In commenting on the storing, handling, or transporting requirement of the article, the fourth circuit has reasoned:

“[IJmplicit in storing, handling or transporting is the requirement that the hazardous substance be in the possession or control of a person who then handles or otherwise deals with that substance.” Wiltz v. Mobil Oil Exploration and Producing, N.A., Inc., 702 F.Supp. 607, 608 (W.D.La.1989). However, no requirement that the defendant be in possession and control of the hazardous substance at the time of the plaintiffs injury exists. King v. E.I. Du Pont de Nemours, 850 F.Supp. 503 (W.D.La.1994). The statute, since it imposes a penalty, must be strictly construed. Chustz v. J.B. Hunt Transport, Inc., 95-0356 (La.11/6/95), 662 So.2d 450.

In re New Orleans Train Car Leakage, 95-2710, 95-2721, 96-0016, 95-2734, 95-2811, 96-0017, 95-2797, 96-0015, p. 7 (La.App. 4 Cir. 3/20/96); 671 So.2d 540, 546-47, writs denied, 96-0972, 96-0984 (La.6/28/96); 675 So.2d 1120, writs denied, 96-1287,7 96-1311, 96-0977, 96-0978 (La.6/28/96); 675 So.2d 1121, cert. denied, 519 U.S. 1009, 117 S.Ct. 512, 136 L.Ed.2d 402 (1996).

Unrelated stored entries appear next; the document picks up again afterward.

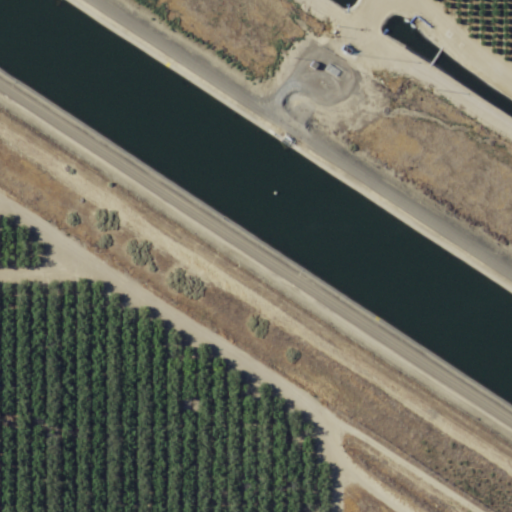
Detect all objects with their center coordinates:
road: (256, 258)
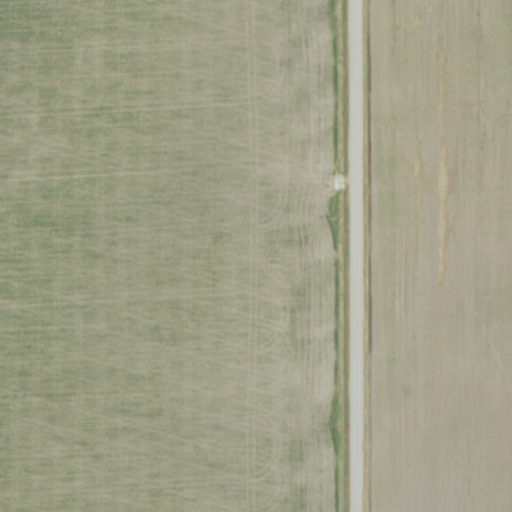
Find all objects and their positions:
road: (355, 256)
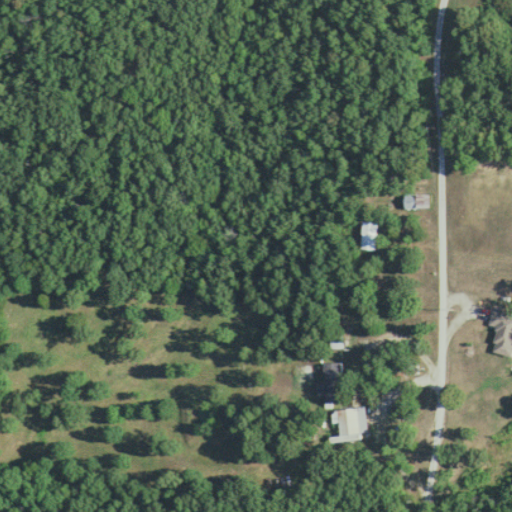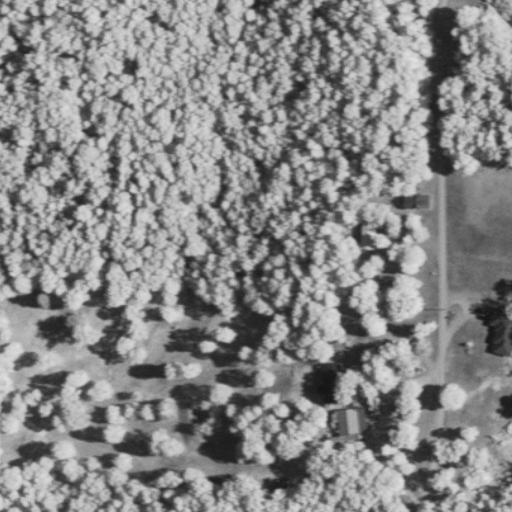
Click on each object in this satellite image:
building: (429, 194)
road: (441, 256)
building: (502, 331)
building: (331, 380)
building: (348, 423)
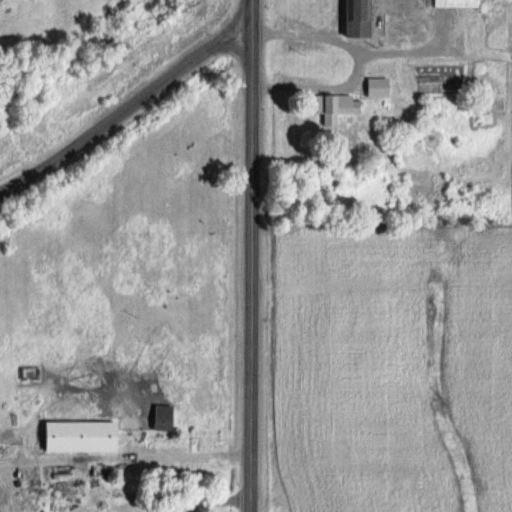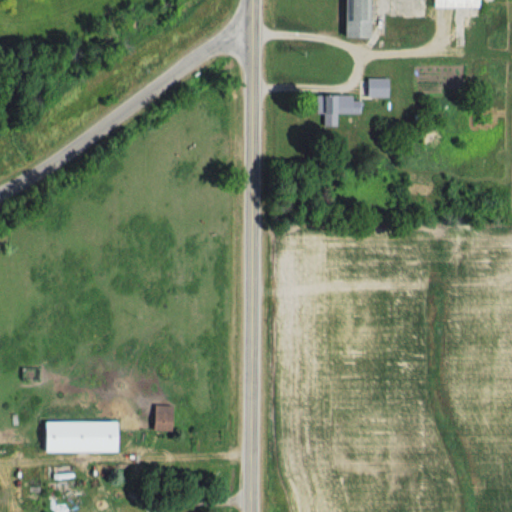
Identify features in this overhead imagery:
building: (452, 3)
building: (352, 18)
road: (357, 61)
building: (374, 87)
building: (332, 106)
road: (126, 110)
road: (253, 256)
building: (158, 417)
building: (75, 436)
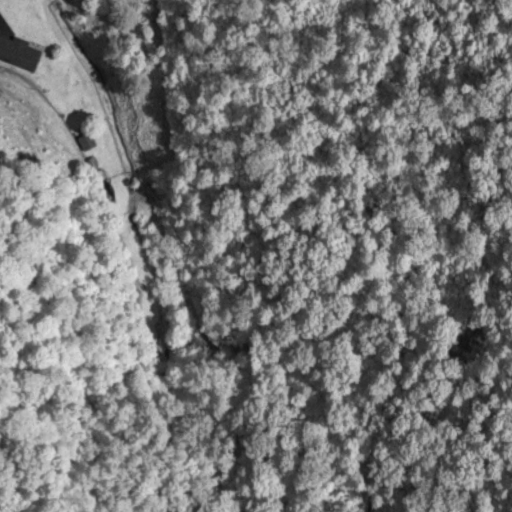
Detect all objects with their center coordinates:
building: (20, 54)
building: (87, 143)
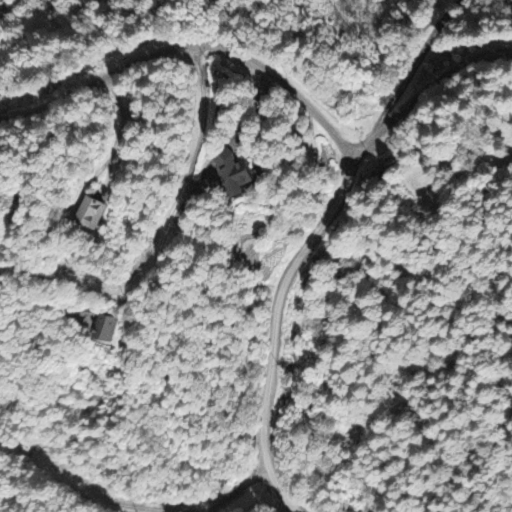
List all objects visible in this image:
road: (190, 45)
road: (405, 80)
road: (422, 90)
building: (237, 174)
road: (190, 180)
building: (94, 212)
road: (279, 308)
building: (107, 328)
road: (283, 493)
road: (118, 502)
road: (196, 511)
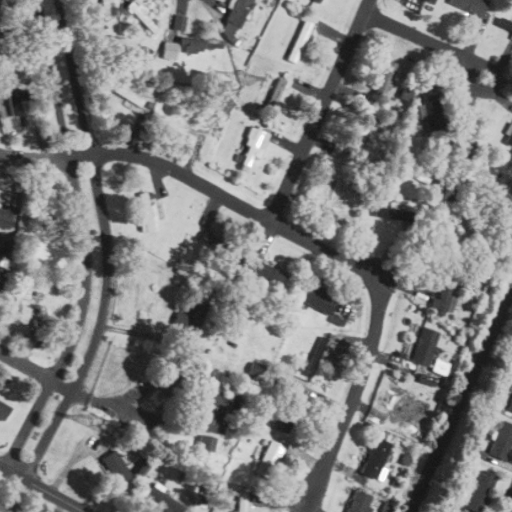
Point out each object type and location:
building: (318, 0)
building: (429, 0)
building: (470, 5)
building: (104, 8)
building: (238, 11)
building: (140, 16)
building: (233, 18)
building: (504, 23)
building: (227, 27)
building: (278, 28)
building: (299, 40)
building: (299, 40)
road: (426, 41)
building: (200, 43)
building: (169, 49)
building: (385, 77)
power tower: (246, 78)
building: (384, 78)
building: (124, 92)
building: (277, 94)
road: (319, 111)
building: (431, 111)
building: (432, 111)
building: (362, 130)
building: (509, 132)
building: (363, 133)
building: (254, 144)
building: (461, 144)
building: (252, 148)
building: (338, 194)
building: (146, 211)
building: (145, 212)
building: (392, 213)
building: (393, 214)
building: (6, 215)
building: (458, 228)
building: (461, 228)
road: (299, 238)
building: (208, 239)
road: (96, 244)
building: (5, 262)
building: (266, 272)
building: (265, 274)
building: (443, 293)
building: (316, 296)
building: (444, 296)
building: (314, 297)
building: (22, 308)
building: (190, 316)
building: (188, 318)
building: (423, 345)
building: (424, 345)
building: (318, 349)
road: (31, 367)
building: (510, 404)
building: (510, 404)
building: (212, 408)
building: (3, 409)
building: (4, 409)
building: (211, 409)
building: (291, 413)
power tower: (94, 421)
building: (501, 440)
building: (501, 440)
building: (205, 442)
building: (206, 442)
building: (374, 457)
building: (268, 458)
building: (269, 458)
building: (376, 459)
building: (114, 466)
building: (115, 467)
road: (40, 489)
building: (480, 490)
building: (478, 491)
building: (164, 498)
building: (165, 499)
building: (357, 501)
building: (239, 502)
building: (242, 502)
building: (359, 502)
road: (509, 506)
railway: (5, 508)
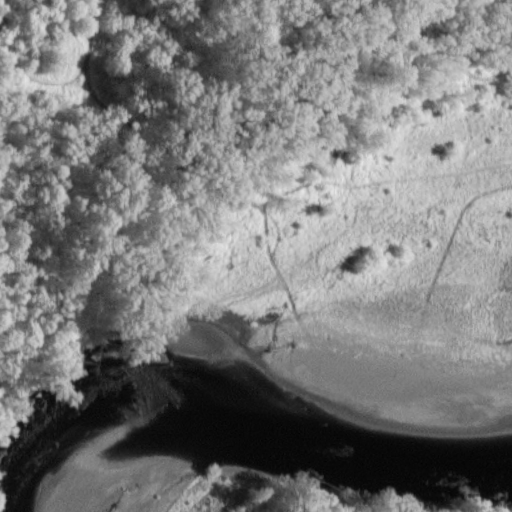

None of the allegations contained in the pleadings demonstrate that these non-employer defendants were in a position to exercise the type of control or possession of the vinyl chloride as required by Article 2315.3. Instead, the allegations point to distant and general conduct unrelated to possession or control of this vinyl chloride. Neither do I find that any of the plaintiffs’ attachments filed in opposition to the motion for summary judgment indicate that there are genuine issues of material fact related to the storage, handling, or transportation of vinyl chloride. At most, these documents may be useful in the plaintiffs’ case in chief with regard to whether a conspiracy exists. Again, a question that remains and will be settled another day. In sum, my opinion is that, even if all facts are construed in favor of the plaintiffs’ position, recovery of punitive damages is not available against these defendants. This is a legal determination, as, even if all allegations made by the plaintiffs regarding the non-employer defendants’ actions could be proven at a later date, the alleged conduct could not satisfy the elements of La.Civ.Code art. 2315.3. Accordingly, I find no merit in this argument.

For the foregoing reasons, I dissent.